LINEがユーザー情報の管理を巡る問題で開いた3月23日の記者会見で、同社の舛田淳取締役は、ユーザー情報を海外のデータセンターに保管していた理由を説明した。保管データの日本移転については「段階的に移管せざるを得ないが、重要と考えているので準備と投資をしていきたい」と話している。
LINEはトーク機能のテキストデータを日本のデータセンターで保管する一方、画像や動画ファイルは韓国のデータセンターで保管していた。いずれも暗号化されており、台湾など他の国・地域のユーザーデータも同様。トーク内容のモニタリングに限っては各国の現地法人で行っていたという。
韓国のデータセンターに保管していたのはトーク機能の画像・動画に限らない。例えばオンライン診療サービス「LINEドクター」では、健康保険証、領収書、明細書、医師の本人確認書類、医師免許証などの情報も保管・管理していたという。
池邉智洋上級執行役員によると、いずれのデータも各サーバでバックアップは取っているものの、永久的に保管はしない。一定期間が過ぎるとアクセスできない仕組みで、これはユーザーの利便性確保によるものという。
具体的な保管期間については「期間は細かくお伝えすることはできないが、数年とかではなくもう少し短い期間だ」としている。サービスによっても保管期間は異なるという。
なぜ画像と動画を韓国で保管していたのか。この理由について、舛田取締役は海外ユーザーの存在や技術的制約を挙げている。LINEは現在、台湾やタイ、インドネシア、ロシア、中東などでもサービスを展開している。「日本国内だけのサービスなら全てのサーバは最も近いところにあるのがいいが、画像、動画はデータサイズが大きい。サービス内容を考えたときに、速さが大事」(舛田取締役)
一方で、日本での事業拡大に伴い、データセンターを日本に移管する動きは以前からあったという。例えば、LINEアプリ内で匿名で交流できるチャットサービス「オープンチャット」の動画・画像ファイルは19年から順次日本に移し始めていたという。
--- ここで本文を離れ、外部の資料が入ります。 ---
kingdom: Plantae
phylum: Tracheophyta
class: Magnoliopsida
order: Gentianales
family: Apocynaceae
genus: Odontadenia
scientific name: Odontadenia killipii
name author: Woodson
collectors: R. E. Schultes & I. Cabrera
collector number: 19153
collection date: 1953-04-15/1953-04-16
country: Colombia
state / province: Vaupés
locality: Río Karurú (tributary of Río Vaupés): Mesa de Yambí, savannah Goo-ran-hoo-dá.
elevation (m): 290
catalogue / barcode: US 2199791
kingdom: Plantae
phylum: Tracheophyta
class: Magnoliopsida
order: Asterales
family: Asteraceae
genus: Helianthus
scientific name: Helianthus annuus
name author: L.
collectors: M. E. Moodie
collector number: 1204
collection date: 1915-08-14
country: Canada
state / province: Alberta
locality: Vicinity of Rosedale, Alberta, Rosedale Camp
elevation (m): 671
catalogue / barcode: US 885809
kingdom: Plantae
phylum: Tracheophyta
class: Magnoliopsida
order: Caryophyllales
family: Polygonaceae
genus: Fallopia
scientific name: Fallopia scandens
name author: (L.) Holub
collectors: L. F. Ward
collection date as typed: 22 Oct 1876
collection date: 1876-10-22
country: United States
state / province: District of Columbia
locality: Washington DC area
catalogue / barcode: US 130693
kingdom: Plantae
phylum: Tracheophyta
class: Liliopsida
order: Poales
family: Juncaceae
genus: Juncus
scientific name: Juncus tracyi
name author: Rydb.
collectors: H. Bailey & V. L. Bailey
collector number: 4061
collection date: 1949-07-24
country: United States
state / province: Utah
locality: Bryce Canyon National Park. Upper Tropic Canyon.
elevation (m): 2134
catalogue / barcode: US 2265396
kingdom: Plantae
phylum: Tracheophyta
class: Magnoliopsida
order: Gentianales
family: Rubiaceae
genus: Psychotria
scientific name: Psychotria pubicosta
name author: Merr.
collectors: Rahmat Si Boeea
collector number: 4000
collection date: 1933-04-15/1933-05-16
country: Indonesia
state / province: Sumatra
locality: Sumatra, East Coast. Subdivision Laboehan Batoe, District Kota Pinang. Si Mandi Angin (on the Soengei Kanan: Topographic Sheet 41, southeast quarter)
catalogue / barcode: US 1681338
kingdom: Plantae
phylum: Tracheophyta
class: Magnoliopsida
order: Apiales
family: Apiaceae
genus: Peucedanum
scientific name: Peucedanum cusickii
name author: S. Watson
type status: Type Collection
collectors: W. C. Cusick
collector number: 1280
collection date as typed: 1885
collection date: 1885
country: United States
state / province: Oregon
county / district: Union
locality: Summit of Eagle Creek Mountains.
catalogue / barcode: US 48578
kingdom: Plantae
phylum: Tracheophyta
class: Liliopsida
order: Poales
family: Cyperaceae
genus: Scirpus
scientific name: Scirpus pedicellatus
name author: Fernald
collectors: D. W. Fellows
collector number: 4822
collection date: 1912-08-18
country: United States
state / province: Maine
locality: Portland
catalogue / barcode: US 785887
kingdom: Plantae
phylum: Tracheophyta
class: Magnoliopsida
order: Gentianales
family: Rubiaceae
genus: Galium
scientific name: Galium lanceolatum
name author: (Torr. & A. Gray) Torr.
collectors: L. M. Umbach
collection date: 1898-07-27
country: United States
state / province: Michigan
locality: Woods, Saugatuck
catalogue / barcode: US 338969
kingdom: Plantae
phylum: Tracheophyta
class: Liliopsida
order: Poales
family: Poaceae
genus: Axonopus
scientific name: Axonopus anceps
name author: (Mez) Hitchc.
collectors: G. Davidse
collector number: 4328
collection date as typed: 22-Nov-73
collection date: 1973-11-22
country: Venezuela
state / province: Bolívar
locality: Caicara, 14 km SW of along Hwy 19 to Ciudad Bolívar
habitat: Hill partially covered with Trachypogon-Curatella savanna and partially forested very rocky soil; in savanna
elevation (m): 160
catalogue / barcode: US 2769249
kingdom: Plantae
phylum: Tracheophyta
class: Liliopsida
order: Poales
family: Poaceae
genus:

日本では約8600万人のユーザーを抱えるLINE。データセンターの運営には低いレイテンシ(反応時間)や高度なセキュリティレベルが求められるとして、舛田取締役はデータの保管に韓国を選んだ理由について「高度なデータセンター業務に対応できる人材がいるかを考えた結果、NAVERが親会社だったので、その中でリーズナブルなところを選んだ」と明らかにした。
LINEの前身は、韓国のインターネットサービス会社・NAVERのオンラインゲームサイトの日本法人として設立された。その後、「NHN Japan」を経て、2013年に社名をLINEとした。現在もNAVERはソフトバンクとともにLINEの親会社Zホールディングスに出資している。